TEIXEIRA, Anísio. A função da universidade. O Estado de Minas. Belo Horizonte, 23 jun. 1963.

REVEZAMENTO

A Função da Universidade

Anísio TEIXEIRA

COMEÇA a nossa sociedade a passar pelas mudanças já ocorridas em outros meios: emigração para as cidades, urbanização intensiva, mobilidade social, vertical e horizontal, adaptação a novas condições de trabalho, senso de fronteira, senso de oportunidade e expansão, todo um processo de liberação de fôrças e de enfraquecimento de inibições, dando como resultado a confusão e incerteza, características dos períodos de propulsão e de aventura.

Tudo isto pode produzir apenas uma nova ordem de trabalho, enérgica, mas mecânica, com perda sensível de certos valores mais delicados de ordem moral e espiritual, como poderá ir-nos levando gradualmente a nova integração em uma vida mais larga e mais geral, em que os valores de fraternidade e de cooperação sejam, dia a dia, mais eficazes e mais sentidos.

Não se pode encomendar a nova cultura de que precisamos. Ela terá que ir como resultado de uma consciência mais aguda e mais inspirada do curso, mesmo dos acontecimentos. E a universidade, especialmente, e, em rigor, tôda a educação, deverão esforçar-se por ajudar a trazer à luz o nôvo estado de espírito e a nova interpretação da vida, necessária para as novas condições, novas contingências e novos progressos.

À universidade cabe trazer a contribuição mais significativa para a elaboração dessa nova cultura.
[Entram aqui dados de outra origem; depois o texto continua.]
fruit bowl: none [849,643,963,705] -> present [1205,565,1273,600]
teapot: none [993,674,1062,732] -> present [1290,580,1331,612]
Responsável pelo saber existente e pelo seu progresso, no meio brasileiro, e refletindo todos os problemas da formação nacional, já pelo seu corpo discente, composto de candidatas a tôdas as vocações e profissões de nível superior do país, já pelos planos de estudos organizados para atender à variedade e multiplicidade, desconhecimentos indispensáveis à formação daqueles especialistas, a universidade, viva e dinâmica, pelos fins mesmo de sua missão intelectual e científica e pela projeção dêsses fins na formação dos quadros mais diversos das profissões, da ciência, se constituirá a própria consciência nacional, no que ela tem de mais agudo e mais sensível, cooperando, assim para a redireção da vida social, no sentido da formação democrática e moderna de cultura brasileira.

Até o presente momento, os êxitos no mundo material têm obscurecido os seus ainda pequenos êxitos no campo social e moral. Tudo nos leva, entretanto, a crer que o homem venha, na segunda metade, já em curso, dêste nosso século, a atingir a maturidade necessária para experimentar em sua vida social e emocional os métodos com que vem transformando a vida material, ou métodos de eficiência e alcance equivalentes. Esta será, provàvelmente, a grande tarefa universitária das próximas décadas.

Entre nós, no Brasil, contudo, muito temos ainda a fazer no campo material. As grandes e pequenas tecnologias de nossa época foram elaboradas em grande parte, para as regiões temperadas do glôbo e a civilização se vem implantando em um região tropical, para a qual faltam ainda inúmeros recursos tecnológicos. O saber no campo dêsses recursos e a sua utilização pelo homem na adaptação desta terra à vida saudável e próspera do brasileiro, abrem perspectivas enormes para a investigação e a experimentação dentro das grandes linhas, já conhecidas, do desenvolvimento científico moderno. Os períodos de expansão humana são marcados pelo desafio dos continentes vazios a ocupar e dos problemas que a vida em novas condições provoca e suscita. Temos, em nosso país, um modesto exemplo desse caso. Somos de extensão continental, com uma população ainda diminuta, que começa a despertar, concentrando-se em grandes cidades e se agitando ao longo de todo o país, à busca de novas condições de vida. São êstes os requisitos para os períodos criadores. A tarefa imediata de nossas universidades, irmãs mais jovens das grandes universidades do mundo, onde se irá processar o esperado progresso das ciências sociais e morais, é a do desenvolvimento científico e técnico, para alimentar a grande necessidade imediata de progresso material no Brasil contemporâneo.